The company also has been dealing with several lawsuits surrounding a 2008 deal in which it sold off a unit to raise funds and pay off debt.

The company had a recent market value of about $5 million.

Ingram’s Hire

Santa Ana’s Ingram Micro Inc., the world’s biggest distributor of technology goods, recently added a logistics veteran to its executive lineup.

Ingram hired Robert Gifford as the company’s executive vice president of global logistics this month.

Gifford is in charge of all of the company’s distribution centers and supply-chain operations.

He’s also set to run Ingram’s logistics business, in which it helps its reseller customers do shipping, storage and inventory for a fee.

He reports to Chief Operating Officer Alain Monie.

Gifford has three decades of experience managing and improving supply-chain operations.

His most recent post was at St. Paul, Minn.-based Ecolab Inc., which distributes goods used for cleaning, sanitizing, food safety and infection control in hotels, hospitals and restaurants. Ecolab sees some $6 billion in yearly sales.

Before that he was vice president of worldwide logistics at Hewlett-Packard Co.

WiSpry to Microsemi

In the June 6 column, I wrote about the departure of former chief executive Russell Garcia of Irvine-based chip startup WiSpry Inc.

He left the firm to pursue “other opportunities.”

Well, the other opportunity was just down the road at Irvine’s Microsemi Corp., the county’s third biggest chipmaker.

Microsemi hired Garcia as its vice president of marketing and sales.

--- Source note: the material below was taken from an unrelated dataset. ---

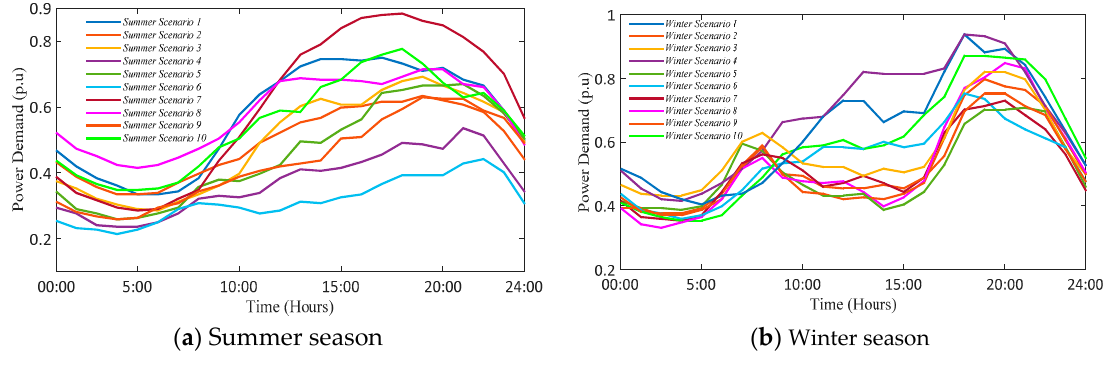
Figure 2. Scenarios representative subset for summer ( a ) and winter ( b ).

He’s set to report to Chief Executive Jim Peterson and head corporate marketing and worldwide sales.

Microsemi, which had a recent market value of $1 billion, makes chips for military, aerospace and industrial applications.

Garcia, with more than two decades in the industry, has hopped around some at local chip companies.

He went over to WiSpry in 2007 after six years as chief executive at Irvine’s u-Nav Microelectronics Corp.

U-Nav, a maker of GPS chips and software, was bought by Santa Clara-based Atheros Communications Inc. for $54 million later that year.